#### [TASK SET]
1 – Set down, word for word, the part of the passage on Horace Carr's printing career that begins at the words "He got the job" and stops after "to his tradition.".
2 – Supply the next part of the passage on Horace Carr's printing career, picking up after its final sentence.

*** TEXT FOR ANALYSIS Section Begins ***

He was alive to the value of advertising as appealing to the habits and tendencies of the human mind; when he went out soliciting work he needed something to leave with those on whom he called–something to serve as a reminder.

So he set a line on a card:

Perfect Printing Punctually Performed Pleases Particular People!

He didn’t have enough Ps: there were only six in the font in which he was compelled to set it for display, so he cut the seventh out of a block of maple wood.

Even with all his disadvantages, his work was good enough to impress the city librarian, and he was asked to figure on an annual report.

He got the job even though he was the third highest bidder, by agreeing to set in hand composition what the others proposed to do with a machine. Linotype composition in those days was not up to its present high state of perfection.

The job was too big for his imposing stone, to say nothing of his press, so he made it up on the kitchen table and farmed out the presswork.

With the profit on this job he bought more equipment, and a little later he moved downtown.

This man was Horace Carr.

He is today, perhaps, the foremost strictly type printer in America, and has done as much as any one man to revive this simple, beautiful art and commercially apply it to what would otherwise be the commonplace.

His influence has been felt not only directly through his own work, but by the published examples and exhibitions he has educated the younger printers to his tradition.

*** TEXT FOR ANALYSIS Section Ends ***
*** GIVEN RECORDS Section Begins ***

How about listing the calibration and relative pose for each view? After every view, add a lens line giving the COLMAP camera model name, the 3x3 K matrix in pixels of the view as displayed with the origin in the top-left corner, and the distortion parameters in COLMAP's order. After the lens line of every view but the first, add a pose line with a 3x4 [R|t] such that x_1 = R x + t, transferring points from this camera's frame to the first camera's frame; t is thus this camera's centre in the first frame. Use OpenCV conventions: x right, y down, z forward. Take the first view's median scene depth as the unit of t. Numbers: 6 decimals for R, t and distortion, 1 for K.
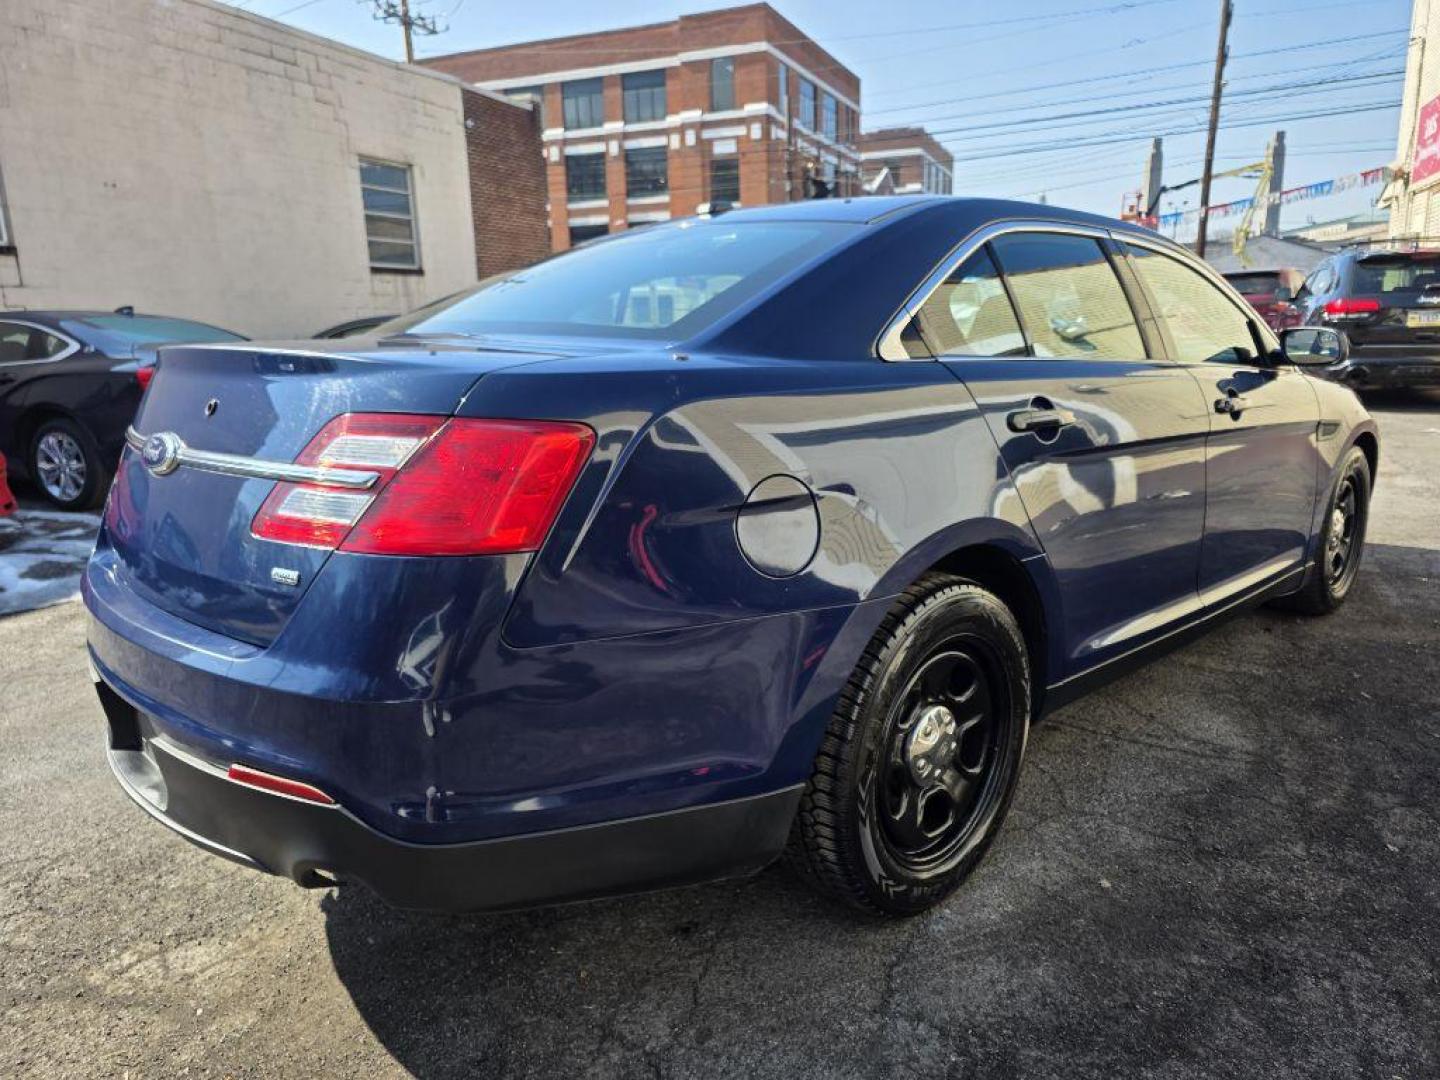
lens RADIAL K [[978.6, 0, 720.0], [0, 978.6, 540.0], [0, 0, 1]] dist [0.042155, -0.034016]
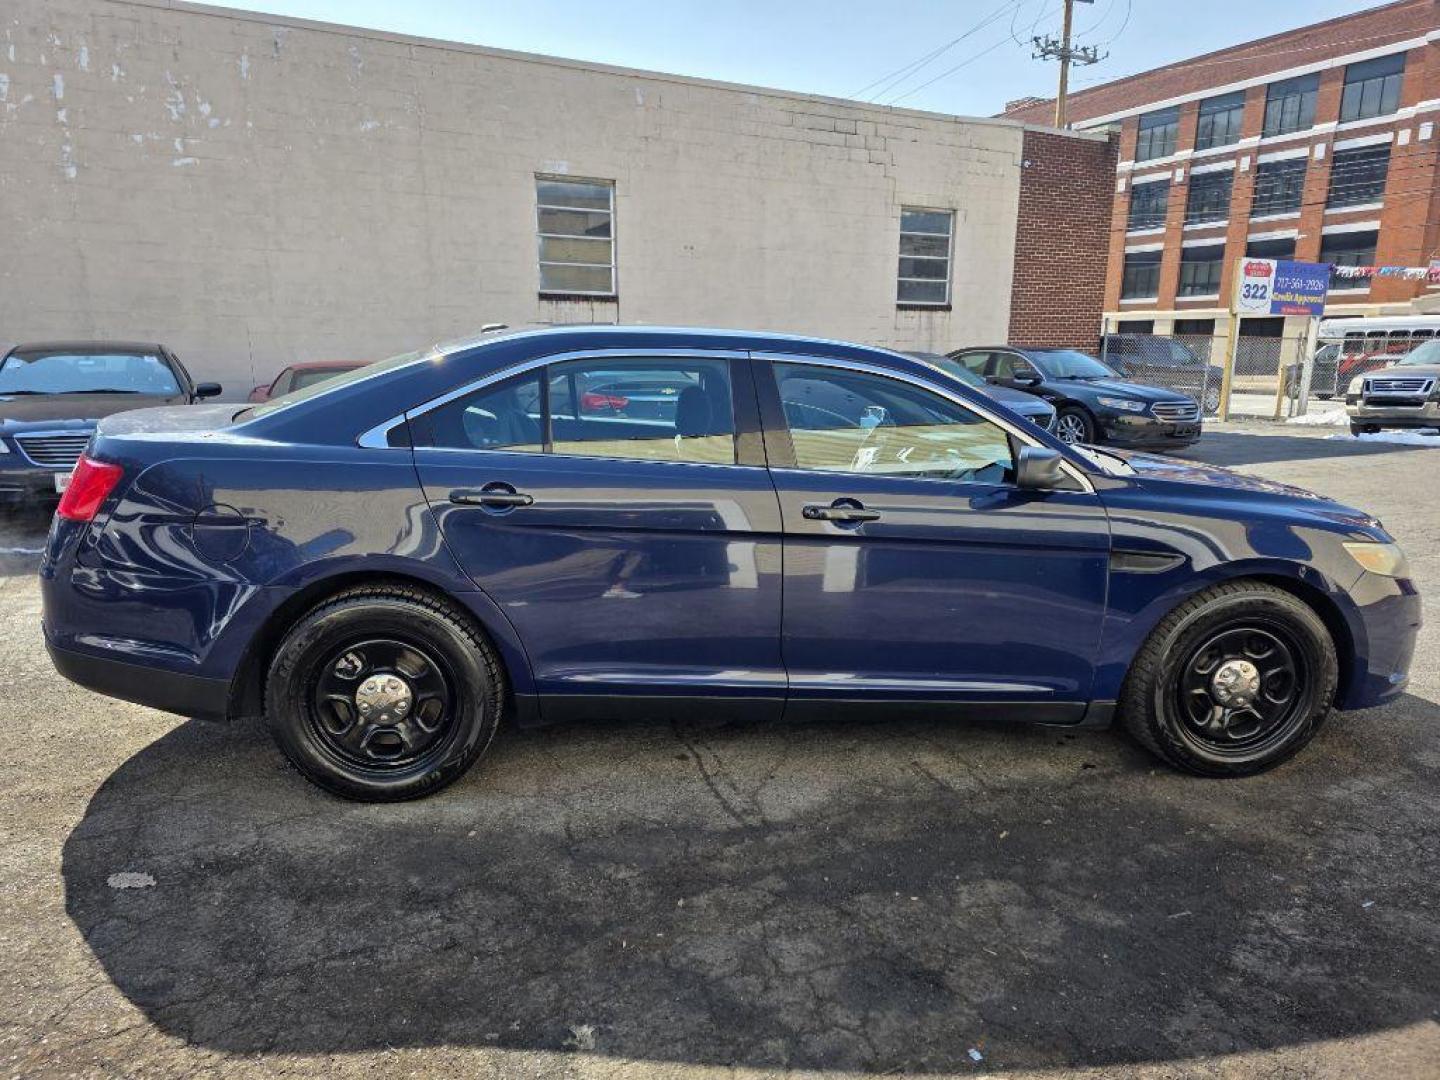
lens RADIAL K [[973.8, 0, 720.0], [0, 973.8, 540.0], [0, 0, 1]] dist [0.037905, -0.032610]
pose [[0.777205, 0.151409, -0.610760, 0.200653], [-0.159564, 0.986316, 0.041462, -0.024410], [0.608680, 0.065231, 0.790729, 0.012941]]
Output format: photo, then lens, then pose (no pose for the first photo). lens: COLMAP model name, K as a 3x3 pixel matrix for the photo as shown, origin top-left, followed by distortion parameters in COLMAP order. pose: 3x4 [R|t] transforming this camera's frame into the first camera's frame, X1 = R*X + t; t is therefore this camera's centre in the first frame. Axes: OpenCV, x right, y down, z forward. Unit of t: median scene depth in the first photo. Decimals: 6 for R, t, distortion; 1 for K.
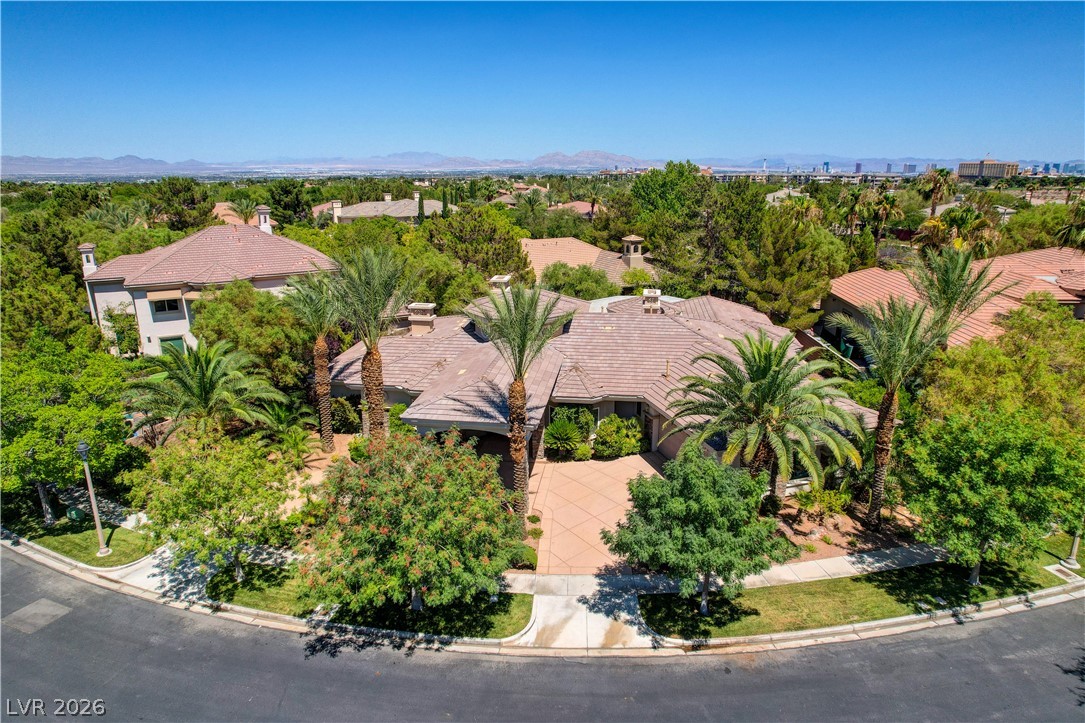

*** GIVEN RECORDS Section Ends ***

#### [EXPECTED OUTPUTS]
1 –
He got the job even though he was the third highest bidder, by agreeing to set in hand composition what the others proposed to do with a machine. Linotype composition in those days was not up to its present high state of perfection.

The job was too big for his imposing stone, to say nothing of his press, so he made it up on the kitchen table and farmed out the presswork.

With the profit on this job he bought more equipment, and a little later he moved downtown.

This man was Horace Carr.

He is today, perhaps, the foremost strictly type printer in America, and has done as much as any one man to revive this simple, beautiful art and commercially apply it to what would otherwise be the commonplace.

His influence has been felt not only directly through his own work, but by the published examples and exhibitions he has educated the younger printers to his tradition.

2 –
It was a big jump from being thrown out of a newspaper job office to his present position, but–

Many a man loses his opportunity by not losing his job.

An examination of some samples of his very early work, which includes some milk tickets, very clearly indicates the reason for his present position.

These early efforts indicate a simplicity, care and cleanliness beyond the same class of work at that time.

He took pains and at the expense of untold labor by reason of lack of common facilities. He used one job to study the next, and doubtless put more pride in his work than he got out in price.

His price may have been market, yet his quality was more than market.

While Horace Carr’s plant is not large today, and his business is not large as compared with that of many printers, yet it is more than complete, and his patronage is unique.

It is not always well to measure a success with a tapeline; more frequently a micrometer will do.

His product is mostly small-edition work involving strictly type design.

He gets better than market prices for his work even though he may not get all that he thinks it is worth.

Few of us ever get what we think we are worth.

Horace Carr can actually express a personality or a business in type.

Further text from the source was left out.